Turns out that Spark's GraphX library also has routines for triangle counting, although it does not list triangles, it just returns a count of triangles rooted at each vertex. However, it is more performant by an order of magnitude, so its worth knowing as well. Here is a code snippet to compute the Clustering Coefficient of the vertices and the full graph.

1
 2
 3
 4
 5
 6
 7
 8
 9
10
11
12
import org.apache.spark.graphx._

val g = GraphLoader.edgeListFile(sc, "/path/to/actor_pairs.tsv", true)
  .partitionBy(PartitionStrategy.RandomVertexCut)
val triangleCounts = g.triangleCount.vertices
val degrees = g.degrees
val clusterCoeffs = triangleCounts.join(degrees) // join on vertex id
  .map(vcd => (vcd._1, 2.0 * vcd._2._1 / vcd._2._2))
  .map(vc => (bActorNames.value.getOrElse(vc._1, "UNK"), vc._2))
  .sortBy(_._2, false)
  .take(10)
  .foreach(nc => println("%5.3f\t%s".format(nc._2, nc._1)))
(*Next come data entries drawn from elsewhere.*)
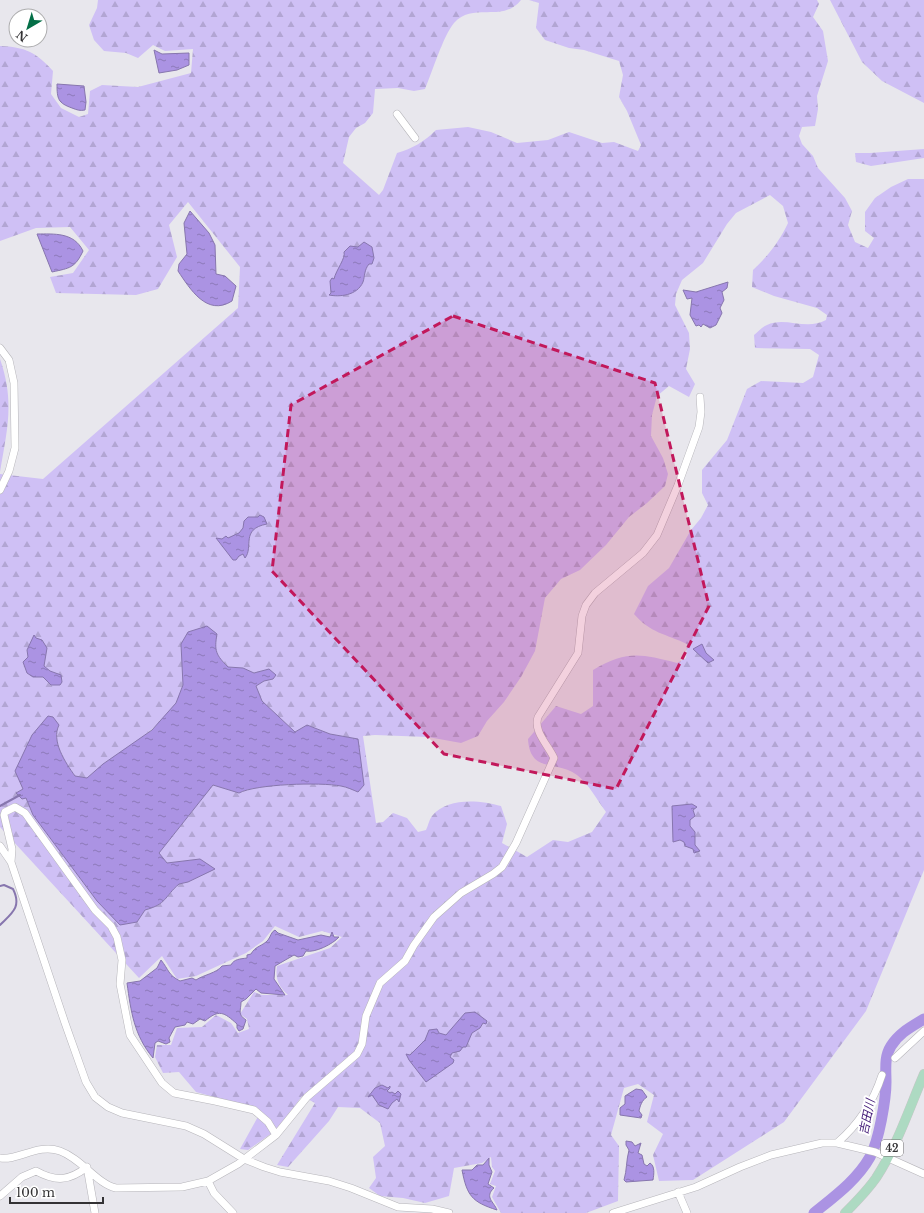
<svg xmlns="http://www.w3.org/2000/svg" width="924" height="1213" font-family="'Libre Baskerville','Noto Sans JP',serif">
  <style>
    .forest { fill: url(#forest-firs); fill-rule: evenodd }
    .water { fill: url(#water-ripples); stroke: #8776ae }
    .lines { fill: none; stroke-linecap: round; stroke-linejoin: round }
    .stream { stroke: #8776ae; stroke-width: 2 }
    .river { stroke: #ab93e3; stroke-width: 11 }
    .minor-casing { stroke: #b6b5ba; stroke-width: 8 }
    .major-casing { stroke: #c6c6c6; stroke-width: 10 }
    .minor { stroke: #fff; stroke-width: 7 }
    .major { stroke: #addac2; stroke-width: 9 }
    .marked { fill: #c2185b; fill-opacity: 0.2; stroke: #c2185b; stroke-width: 3; stroke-dasharray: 8 5; stroke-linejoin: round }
    .labels { text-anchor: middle; stroke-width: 4; stroke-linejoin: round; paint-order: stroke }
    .shield { fill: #fff; stroke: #707071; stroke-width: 1 }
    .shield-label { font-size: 10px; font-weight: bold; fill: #333234 }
    .water-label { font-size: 12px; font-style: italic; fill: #411876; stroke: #fff }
  </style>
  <defs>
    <pattern id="forest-firs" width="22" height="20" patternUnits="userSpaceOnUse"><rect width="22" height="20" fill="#cfc0f5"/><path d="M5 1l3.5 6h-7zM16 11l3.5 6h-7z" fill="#b2a5d3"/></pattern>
    <pattern id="water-ripples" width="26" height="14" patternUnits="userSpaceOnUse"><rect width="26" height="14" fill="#ab93e3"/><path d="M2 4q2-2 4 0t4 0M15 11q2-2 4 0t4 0" fill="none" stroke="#8c79b9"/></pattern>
  </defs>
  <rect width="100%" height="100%" fill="#e8e7ed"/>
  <path class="forest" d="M98,0h423c-19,24 -48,1 -67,23 -11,13 -22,50 -29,66l-11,2 -16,-3 -23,1 -2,24 -8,10 -9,5 -7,9 -6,26 36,32 4,-5 14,-37c15,-4 28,-12 39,-23l32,-3 23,5 26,11 31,-3 21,-8 33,11 12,-1 24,9 3,-6 -14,-34 -8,-14 4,-22 -4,-14 -35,-11 -15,-2 -24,-8 -9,-12 3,-25 -10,-3h288l2,4 -6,13 10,14 5,30 -11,35 1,13 -3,17 -13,1 -3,9 3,8 11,12 5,12 27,30 7,13 -4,14 7,17 13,6 6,-10 -9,-7v-19l10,-14 16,-11 17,-8h16v691l-58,141 -82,111 -91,58 -34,1 -6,-26 10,-21 -16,-12 7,-27 -16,-11 -14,4 -13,47 8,11 -1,55 -32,12h-85l-9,-16 4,-11 -6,-2 5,-13 -3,-4 -1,-10 -9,6 -28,5 -5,28 -24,7 -22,-5 -23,-2 -11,-8 7,-10 -3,-21 12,-11 -5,-23 -20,-15 -22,-1 -9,14 -41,46 -11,-2 38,-62 -13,-7 -23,32 -31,22 -8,-1 20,-36 -31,-12 -33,-9 -17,-20 -16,1 -8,-16 2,-12h14l6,-17 25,-1 14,-12 15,8 7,10 11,-4 -2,-10 -7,-5 14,-22 8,3h26c-9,-8 -13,-16 -11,-29l53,-18 12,-11 -20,-6 -23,6 -24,-11 -12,15 -17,12 -50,23 -19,3 -15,-23 -23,22 -139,-151v-353l43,5 195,-171 2,-41 -52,-65 -19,23 8,32 -19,32 -22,6 -80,-2 -6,-16 23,-4 16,-23 -19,-23 -34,1 -36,13v-195c25,1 36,6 53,25l-2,23 10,14 18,9 9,-3 2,-23 12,-6 36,2 53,-14 2,-24 -28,2 -12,-6 -15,13 -12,-5 -22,-2 -10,-11 -5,-15 8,-17zM770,195l13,11 5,17c-9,19 -20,33 -35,47l-1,17 22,9 43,12 10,7 -1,5c-20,11 -41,-4 -59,5 -5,2 -9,7 -13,10l1,13 55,1 9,6 -6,22 -10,6 -42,-2 -14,8 -20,51 -25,30v23l6,12 -7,13 -10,12 -22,38 -21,18 -14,28c16,19 32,20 53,30l-1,14 -9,5c-36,-9 -50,-13 -84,7v36l-12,8 -25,-8 -28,33c2,35 29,21 49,36 12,9 20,25 29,37l-14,20 -24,10 -15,-2 -26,17 -25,-14 5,-19 -6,-18c-21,-6 -54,-9 -69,10 -3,4 -4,10 -6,14l-8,2 -11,-14 -14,-5 -10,9 -7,1 -13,-87 12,-1 53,2 33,6 17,-7 9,-15 17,-19 17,-25 14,-26 10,-53 16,-19 19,-9 26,-25 23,-28 18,-14 18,-17 3,-12 -5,-16 -12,-22 1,-21 5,-19 12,-10 20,11 6,-13 -9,-15 4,-20 -1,-16 -14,-28 1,-11 6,-14 21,-17 24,-39 9,-11zM181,644l33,3 4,10 10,10 15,1 11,5 15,-4 4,10 -9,2 -8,5 6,15 33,31 12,-7 23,9 28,5v53c-5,-2 -11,-5 -17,-6 -21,-4 -84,-2 -102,7l-26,-8 -54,68 8,10 33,-4 -12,23 -9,2c-15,13 -12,20 -34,26l-8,12 -40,-21 -64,-86 -7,-17 -9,-5 6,-4 36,-64c-8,17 6,37 16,51l12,2c25,-22 94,-59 96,-94 1,-13 -1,-27 -2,-40z
    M830,0h94v103l-42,-22 -20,-19z
    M924,149v9l-53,8 -15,-4 -1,-9h15z
    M0,359c15,43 7,71 0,113z"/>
  <path class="water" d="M154,50l8,4 27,-1v12l-12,5 -18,3z
    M57,84l27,2 2,16 -1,8c-5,1 -8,0 -13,-2 -14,-5 -15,-9 -15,-24z
    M190,211l19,22 6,12 1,29 9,2 11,10 -4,15c-25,16 -42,-12 -54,-30l1,-7 8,-10 -3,-31z
    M37,234c17,0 37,-2 46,17 -8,17 -13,17 -31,21z
    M364,242l8,5 2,11 -2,6h-3c-5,6 -4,12 -6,18 -6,14 -24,15 -34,13l2,-2 -1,-12 2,-3 2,1c2,-9 12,-21 10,-27l6,-6 8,1z
    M728,282l-1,6 -5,4 2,8 -4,8 2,5 -6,12 -6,3 -7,-4 -2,3 -2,-2 -3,1 -6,-11 2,-17 -5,1 -4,-9 13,2z
    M260,515l4,2 3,7c-27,5 -13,23 -22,34l-2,-4 -4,2 -3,4h-3l-17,-22 6,1 4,-3 2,2 11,-5 4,-5 1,-7 4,-4h10z
    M207,626l10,8c-3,17 -1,21 11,33l15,1 11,5 15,-4 7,6 -3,4 -9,2 -8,5 6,15 33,31 12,-7 23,9 28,5 6,46 -6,7c-5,-2 -11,-5 -17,-6 -21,-4 -85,-2 -102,7l-26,-8 -54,68 8,10 33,-4 15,10 -27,13 -9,2c-15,13 -12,20 -34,26l-8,12 -17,3 -23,-24 -64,-86 -7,-17 -4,1 -6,-6 7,-4 -8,-18 17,-36 16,-19 5,1 6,8c-8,16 6,37 16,51l12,2 16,-14 49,-34 24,-27 7,-18 -2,-41 7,-12z
    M34,635l2,3 6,2 5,8 -3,18 6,5 11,4 1,7 -2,3h-9l-8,-8h-10l-6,-4 -4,-11 5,-5 -1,-7z
    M702,644l4,9 8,7 -6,3 -15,-14z
    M692,804l5,3 -4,3 2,6 -5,4v6l5,6v13l5,6 -6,2 -1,-4 -8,-3 -1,-4 -4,-2 -7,2 -1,-36z
    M275,930l3,3 20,7 23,-5 9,2 2,-5 2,5h5c-6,7 -24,16 -33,14l-3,5 -5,1 -4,-2 -19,11 -1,13 11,16 -24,-2 -5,-4 -10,10 -5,3c0,9 -4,12 5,18l-3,9 -4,2 -2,-3v-4c-13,-12 -18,-15 -32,-3l-5,-2 -7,5 -6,-2 -2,3 -10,2 -6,11 1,4 -4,2 -8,-3 -3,2 -2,15c-19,-23 -22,-46 -26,-75l13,-2 17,-13 4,-8c8,10 7,15 19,21l12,-3 4,2c7,-5 21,-7 26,-14l9,-1c3,-6 9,-6 16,-7v-3l4,-1c4,-8 12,-8 17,-14 3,-4 3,-8 7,-10z
    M475,1012l12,9 -1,3 -3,-1 -3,5 -8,5 -6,14h-3l-3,4 -8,2 -2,4 4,3 -1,3 -27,19 -17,-22 -3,-6 4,1 15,-15 4,-10 8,-1 2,4 7,2 19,-22z
    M382,1085l6,3 2,-2v2l-3,3 3,2 2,-1 3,2 3,-3 3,3 -2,8 -2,-3 -5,4 -4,6 -9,-4 -7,-10 -4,2 7,-9z
    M636,1089l6,1 5,7c-5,3 -7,9 -8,14l3,4 -1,3 -21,-3v-7l5,-4v-8z
    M626,1141l6,1 3,4 6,-3 -3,10 4,2 2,9 3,2 3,-3c5,3 4,11 3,17l-27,2 -2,-2c3,-10 2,-19 5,-30l-3,-5z
    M489,1158v7l3,7 -4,12 6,4c-10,9 0,14 3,22 -25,-8 -30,-14 -35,-40h10l5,-5h6z"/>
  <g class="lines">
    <path class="stream" d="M0,806l20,-11
      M0,886l4,-1 9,4c9,18 -1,24 -13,36"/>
    <path class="river" d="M814,1213c21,-17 43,-33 56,-56 9,-16 16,-58 16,-75 0,-13 -2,-25 5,-36 8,-13 20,-19 33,-27"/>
    <g class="minor-casing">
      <path id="minor" d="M397,114l18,24
        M0,348l9,12 5,23 1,65 -6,23 -9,19
        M0,846l11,16 54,161 21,59 9,15 13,10 14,6 64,13 18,8 40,25 20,8 16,5 49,9 22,7 47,19 34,2 17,4
        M11,862l1,-13 -8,-34 1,-3 10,-5 10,6 70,97 16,16 6,11 5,23 -2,24 10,51 32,48 12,10 41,8 39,9 14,12 8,13
        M895,1058l29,-27
        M837,1143c22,-19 36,-40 45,-68
        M0,1158c18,3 38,-15 60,-7 22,8 37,33 56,37l66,-1 26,-6 30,-17 38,-29 31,-38 50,-43 5,-10 4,-28 14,-33 25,-22 9,-16 20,-28 27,-24 32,-19 9,-7 14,-24 38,-85c-6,-13 -21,-27 -16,-41l40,-64 4,-37 4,-11 9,-12 48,-40 14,-18 21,-50 21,-58 2,-15 -1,-15
        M208,1181l6,12 19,20
        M678,1192l9,21
        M0,1196l22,-19 14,-6c20,11 33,10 51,-4l8,46
        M613,1213l83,-26 44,-20 31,-12 51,-12h15l38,9 49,22"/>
    </g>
    <g class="major-casing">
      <path id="major" d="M845,1213c11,-11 22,-22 31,-35 21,-32 33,-69 48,-104"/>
    </g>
    <use href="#minor" class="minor"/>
    <use href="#major" class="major"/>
  </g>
  <path class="marked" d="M453,316l202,67 54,223 -93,183 -172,-35 -172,-183 19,-166z"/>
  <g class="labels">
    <rect class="shield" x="881" y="1140" width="22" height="16" rx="3"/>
    <g class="shield-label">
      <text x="892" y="1152">42</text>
    </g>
    <g class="water-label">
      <text transform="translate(867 1117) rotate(-78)" y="4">吉田川</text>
    </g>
  </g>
  <g transform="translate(28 28) rotate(218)"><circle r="19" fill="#ffffff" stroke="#adadae"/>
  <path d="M0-3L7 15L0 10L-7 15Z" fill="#046f47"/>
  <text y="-6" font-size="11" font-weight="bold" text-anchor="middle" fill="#333234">N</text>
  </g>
  <path d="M10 1197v6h93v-6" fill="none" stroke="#333234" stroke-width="2"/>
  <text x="16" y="1197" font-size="12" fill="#333234" stroke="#ffffff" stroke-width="3" paint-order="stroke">100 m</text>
</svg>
Gives you a list of actors with their clustering coefficients.

1
 2
 3
 4
 5
 6
 7
 8
 9
10
11
104.487 Perabo, Piper
103.545 Liotta, Ray
100.418 Page, Ellen
99.110 Russo, Rene
99.073 Steenburgen, Mary
98.211 McTeer, Janet
97.639 Arkin, Alan
97.552 Strathairn, David
96.876 Paquin, Anna
96.051 Crudup, Billy
...

To compute the graph clustering coefficient, we run the following code.

1
2
3
4
5
6
7
8
9
val numTriangles = triangleCounts.map(vc => ("G", vc._2))
  .reduceByKey((a, b) => a + b)
  .map(v => v._2)
  .take(1)(0) / 3.0
val numTriads = degrees.map(vd => ("G", vd._2))
  .reduceByKey((a, b) => a + b)
  .map(v => v._2)
  .take(1)(0) / 2.0
val graphClusterCoeff = numTriangles / numTriads

Returns a graph clustering coefficient of 22.02.